I dati si riferiscono al mercato Usa ma è facile dedurre che la regola valga anche altrove. Le aliquote fiscali eccessive, che in alcuni stati americani sono addirittura proibitive, è uno stimolo al mercato nero. Le sigarette vengono importate illegalmente dagli stati dove costano di meno in quelli dove le tasse fanno lievitare il prezzo del pacchetto.
Sigarette di contrabbando? A New York
New York è la città con il più alto tasso di contrabbando in entrata. Si stima che il 55,4 per cento delle sigarette consumate nello stato arrivino in nero da altri stati. Al secondo posto l’Arizona (49,6 per cento del consumo è di contrabbando), New Mexico (46,2%), Washington ( 45,2%), e Minnesota (35,5%).
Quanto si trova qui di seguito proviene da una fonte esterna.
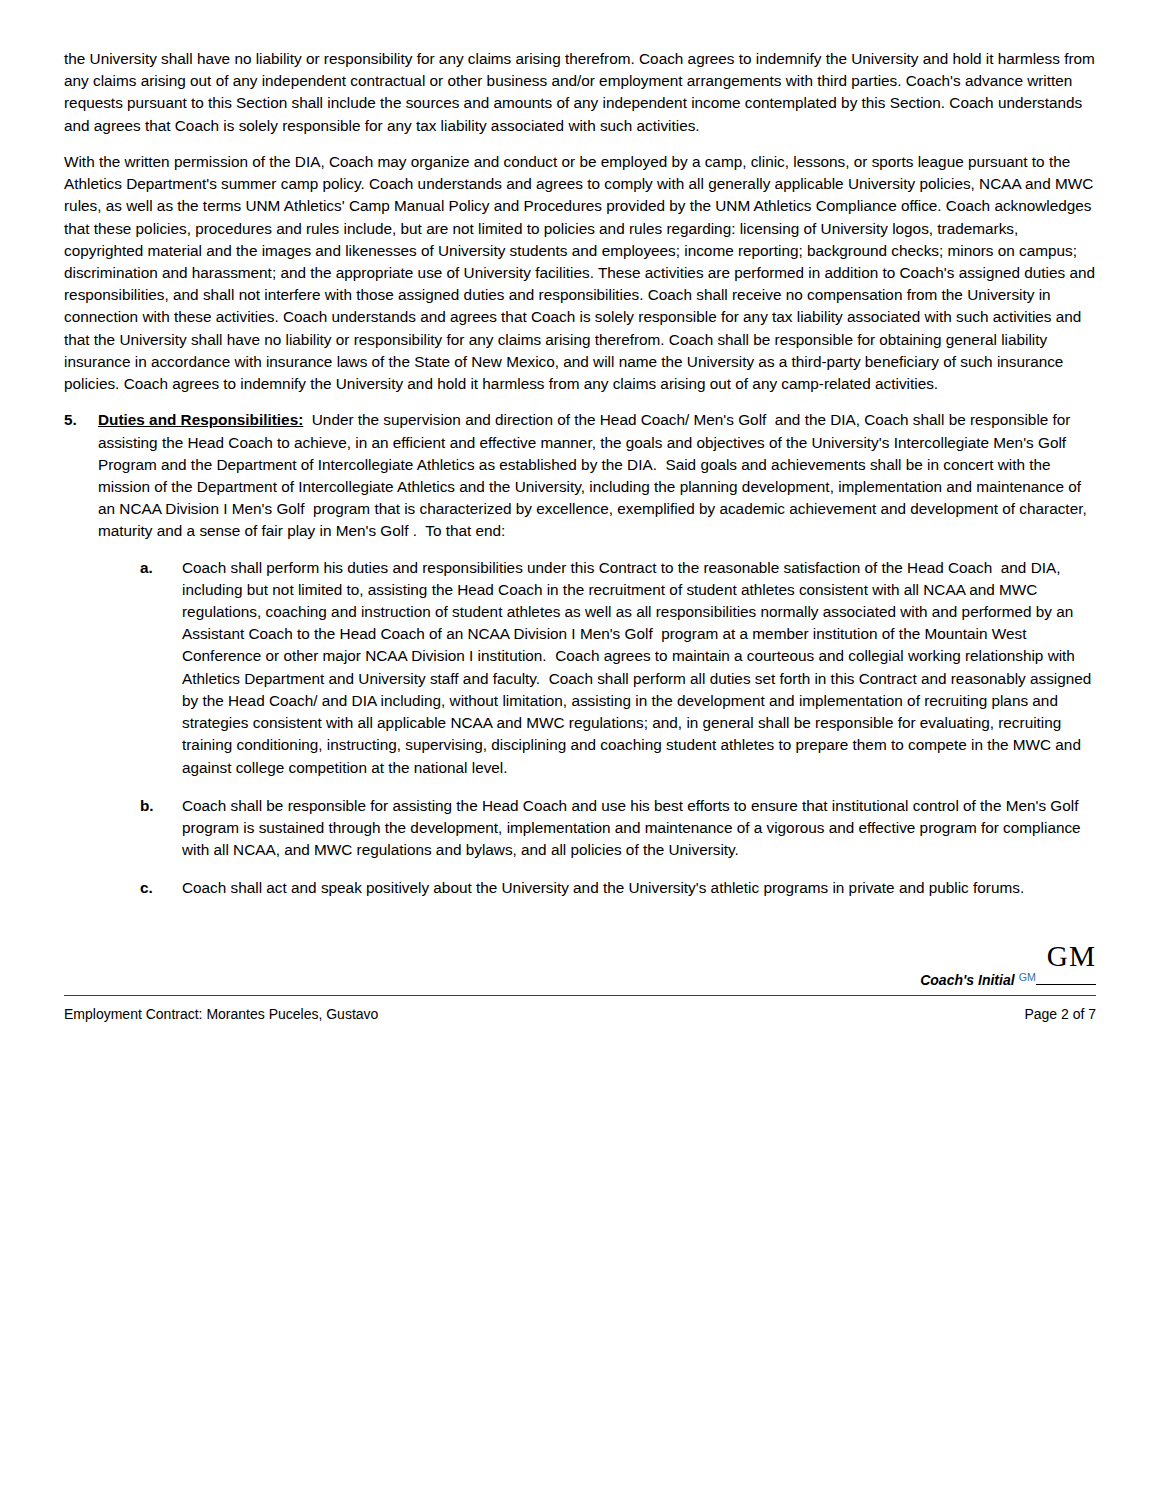the University shall have no liability or responsibility for any claims arising therefrom. Coach agrees to indemnify the University and hold it harmless from any claims arising out of any independent contractual or other business and/or employment arrangements with third parties. Coach's advance written requests pursuant to this Section shall include the sources and amounts of any independent income contemplated by this Section. Coach understands and agrees that Coach is solely responsible for any tax liability associated with such activities.
With the written permission of the DIA, Coach may organize and conduct or be employed by a camp, clinic, lessons, or sports league pursuant to the Athletics Department's summer camp policy. Coach understands and agrees to comply with all generally applicable University policies, NCAA and MWC rules, as well as the terms UNM Athletics' Camp Manual Policy and Procedures provided by the UNM Athletics Compliance office. Coach acknowledges that these policies, procedures and rules include, but are not limited to policies and rules regarding: licensing of University logos, trademarks, copyrighted material and the images and likenesses of University students and employees; income reporting; background checks; minors on campus; discrimination and harassment; and the appropriate use of University facilities. These activities are performed in addition to Coach's assigned duties and responsibilities, and shall not interfere with those assigned duties and responsibilities. Coach shall receive no compensation from the University in connection with these activities. Coach understands and agrees that Coach is solely responsible for any tax liability associated with such activities and that the University shall have no liability or responsibility for any claims arising therefrom. Coach shall be responsible for obtaining general liability insurance in accordance with insurance laws of the State of New Mexico, and will name the University as a third-party beneficiary of such insurance policies. Coach agrees to indemnify the University and hold it harmless from any claims arising out of any camp-related activities.
5. Duties and Responsibilities: Under the supervision and direction of the Head Coach/ Men's Golf and the DIA, Coach shall be responsible for assisting the Head Coach to achieve, in an efficient and effective manner, the goals and objectives of the University's Intercollegiate Men's Golf Program and the Department of Intercollegiate Athletics as established by the DIA. Said goals and achievements shall be in concert with the mission of the Department of Intercollegiate Athletics and the University, including the planning development, implementation and maintenance of an NCAA Division I Men's Golf program that is characterized by excellence, exemplified by academic achievement and development of character, maturity and a sense of fair play in Men's Golf . To that end:
a. Coach shall perform his duties and responsibilities under this Contract to the reasonable satisfaction of the Head Coach and DIA, including but not limited to, assisting the Head Coach in the recruitment of student athletes consistent with all NCAA and MWC regulations, coaching and instruction of student athletes as well as all responsibilities normally associated with and performed by an Assistant Coach to the Head Coach of an NCAA Division I Men's Golf program at a member institution of the Mountain West Conference or other major NCAA Division I institution. Coach agrees to maintain a courteous and collegial working relationship with Athletics Department and University staff and faculty. Coach shall perform all duties set forth in this Contract and reasonably assigned by the Head Coach/ and DIA including, without limitation, assisting in the development and implementation of recruiting plans and strategies consistent with all applicable NCAA and MWC regulations; and, in general shall be responsible for evaluating, recruiting training conditioning, instructing, supervising, disciplining and coaching student athletes to prepare them to compete in the MWC and against college competition at the national level.
b. Coach shall be responsible for assisting the Head Coach and use his best efforts to ensure that institutional control of the Men's Golf program is sustained through the development, implementation and maintenance of a vigorous and effective program for compliance with all NCAA, and MWC regulations and bylaws, and all policies of the University.
c. Coach shall act and speak positively about the University and the University's athletic programs in private and public forums.
GM
Coach's Initial GM
Employment Contract: Morantes Puceles, Gustavo Page 2 of 7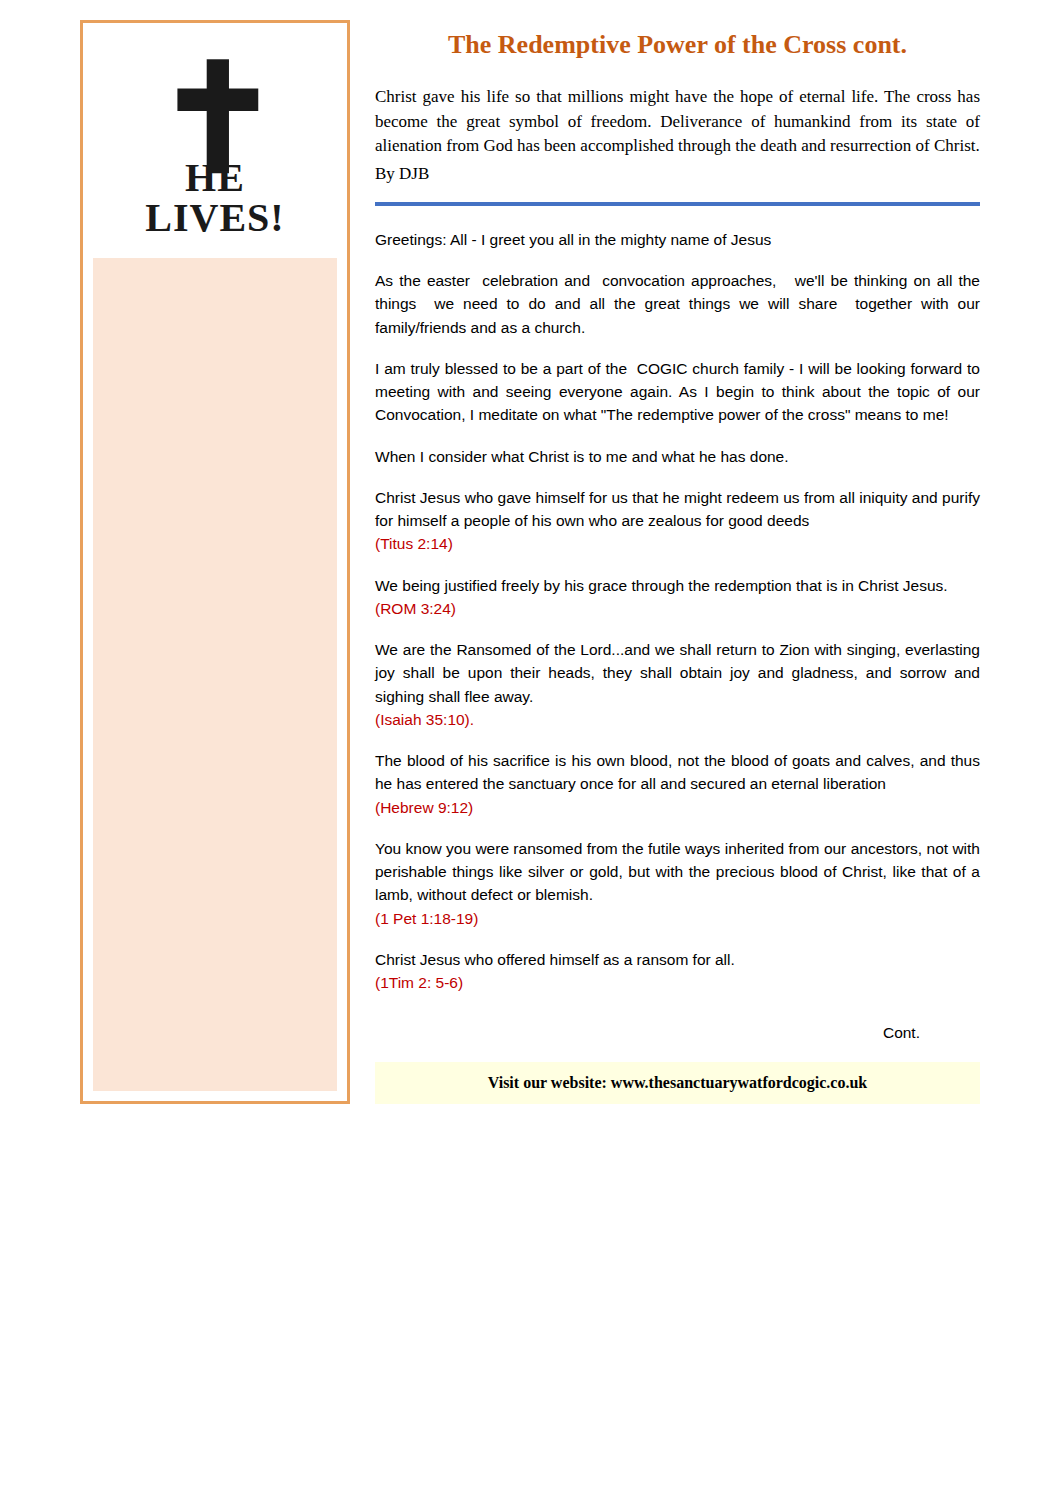✝
HE
LIVES!
The Redemptive Power of the Cross cont.
Christ gave his life so that millions might have the hope of eternal life. The cross has become the great symbol of freedom. Deliverance of humankind from its state of alienation from God has been accomplished through the death and resurrection of Christ.
By DJB
Greetings: All - I greet you all in the mighty name of Jesus
As the easter celebration and convocation approaches, we'll be thinking on all the things we need to do and all the great things we will share together with our family/friends and as a church.
I am truly blessed to be a part of the COGIC church family - I will be looking forward to meeting with and seeing everyone again. As I begin to think about the topic of our Convocation, I meditate on what "The redemptive power of the cross" means to me!
When I consider what Christ is to me and what he has done.
Christ Jesus who gave himself for us that he might redeem us from all iniquity and purify for himself a people of his own who are zealous for good deeds
(Titus 2:14)
We being justified freely by his grace through the redemption that is in Christ Jesus.
(ROM 3:24)
We are the Ransomed of the Lord...and we shall return to Zion with singing, everlasting joy shall be upon their heads, they shall obtain joy and gladness, and sorrow and sighing shall flee away.
(Isaiah 35:10).
The blood of his sacrifice is his own blood, not the blood of goats and calves, and thus he has entered the sanctuary once for all and secured an eternal liberation
(Hebrew 9:12)
You know you were ransomed from the futile ways inherited from our ancestors, not with perishable things like silver or gold, but with the precious blood of Christ, like that of a lamb, without defect or blemish.
(1 Pet 1:18-19)
Christ Jesus who offered himself as a ransom for all.
(1Tim 2: 5-6)
Cont.
Visit our website: www.thesanctuarywatfordcogic.co.uk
Insomma, le politiche pubbliche hanno a volte conseguenze non intenzionali che vanno ben al di là dei loro benefici. E questo è il classico esempio: alzare le tasse sul tabacco, una manovra che ha l’obiettivo (positivo) di disincentivare il consumo, porta come conseguenza (negativa) la crescita del contrabbando. Si fuma lo stesso, e forse si fuma di più, ma in nero. Il punto è che ogni stato americano ha la sua legge e spesso gli stati con le imposte più alte confinano con quelli in cui il tabacco viene tassato di meno: ecco perché il “differenziale d’imposta” ha contribuito alla nascita di una vera e propria impresa criminale e lucrativa, oltre a trasformare il contrabbando di sigarette in un problema nazionale.